Franky, this is a piss-poor travel log. I’d had grand designs of publishing along the way, but I think that desire was based on the ability to publish from anywhere at any time — which is certainly cool — and not on a particular desire to share continuously. So you get the mish-mash, for now, but I promise to do a better writeup — if not soon — when I get back home. There will be a few hundred pretty good photos too. Those who remember the Kauai trip know I take decent pics.
Right now we’re in Nice, which is a bit of a disappointment. I’m not sure whether it’s because it has changed from 15 years ago, or just because it’s a holiday (Bastille Day, yesterday) and the whole stupid world is here and the local restaurants are catering to such stupidity by being stupid. Well, more on that later.
As I posted last, we were preparing to leave Arles for Avignon. I decided to take the auto-route, which took us through Nimes and within range of Le Pont du Gard. Do check out that link. This is the most amazing ancient construction I have ever seen.

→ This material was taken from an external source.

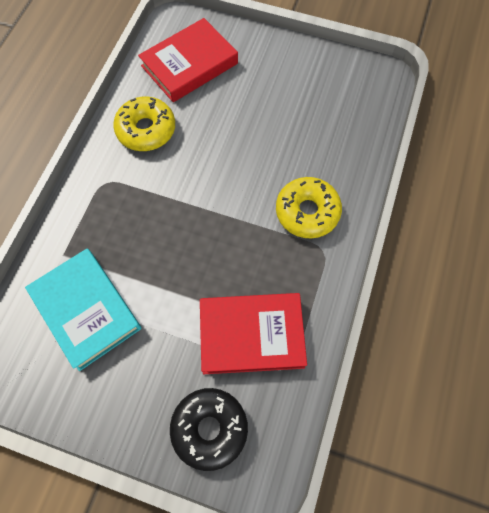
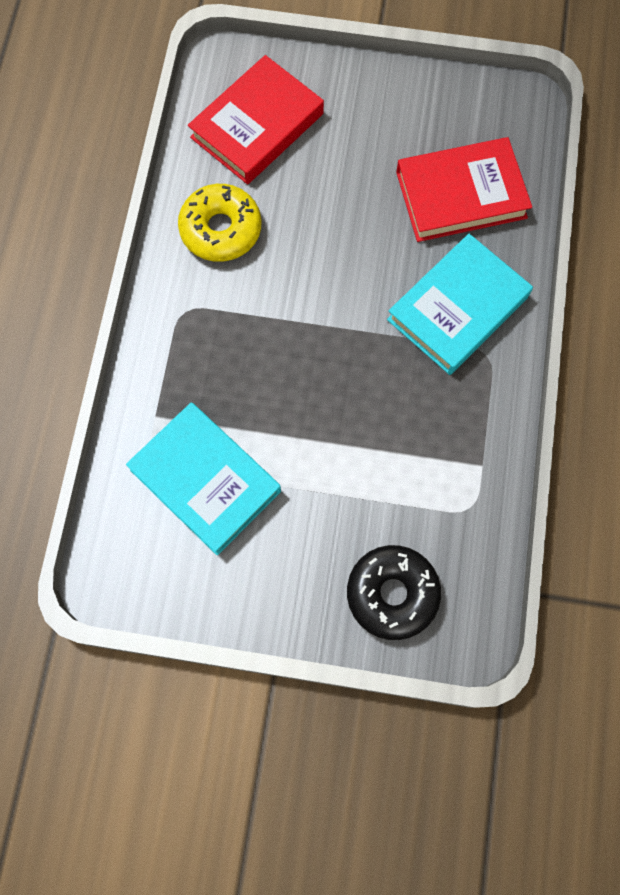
camera: 10 degrees left, 5 degrees up
red book [200,293,307,374] -> red book moved to [396,137,532,242]
yellow donut [276,177,342,239] -> turquoise book [387,234,533,375]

If you look closely at that arch in the center, those are heads of people standing on the bridge. That gives you perspective on the enormity of this.
Most of all, this "monument" is the best thing I’ve seen so far because it wasn’t built as a monument. Though its arches are decorative, their function is to save construction costs. This aqueduct was started 19 years before Christ was born and finished 16 years prior. It carried 44 million gallons of water daily to the city of Nimes, which I guess is a place in which men saw potential that God had not. One must wonder why God, walking the earth for 30-some years, never acknowledged or alluded to such god-like feats on the part of his children. Huh?

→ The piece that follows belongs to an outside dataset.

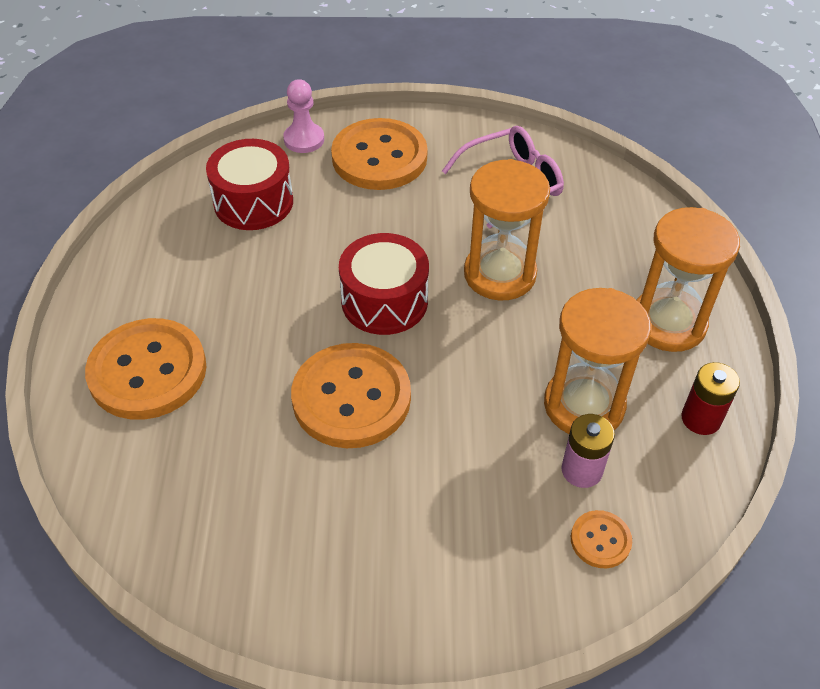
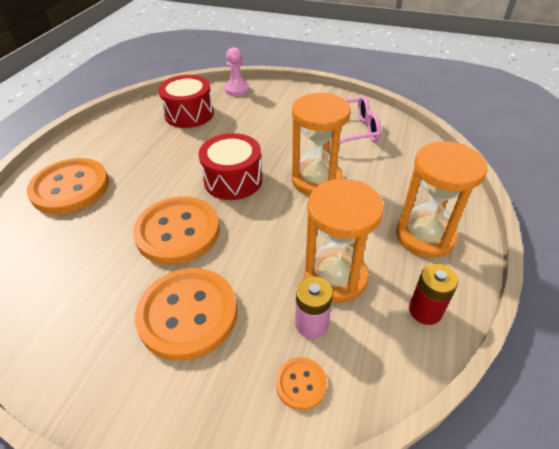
camera: 20 degrees right, 5 degrees down
orange button [331,118,428,190] -> orange button moved to [135,268,237,361]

So now it’s a monument. It’s a monument to the heroic and environmentally-controlling nature of man. It’s a monument to civilization and that which is at its very foundation: water.
I look at that construction, realizing it’s over 2,000 years old, realizing what it accomplished back then, and I am overwhelmed with feeling about how wondrous, how virtuous, how righteous, how holy is the very core nature of man — the essential being. Man qua man: the very defining standard of morality.
Then I go see monuments to Kings and Gods, and I get a very different picture of the nature of man:
How puny. How depraved. How insignificant, next to his bedfellow-betters: the church and the state.
You can have them both, in all of their miserable wretched glory; all of them.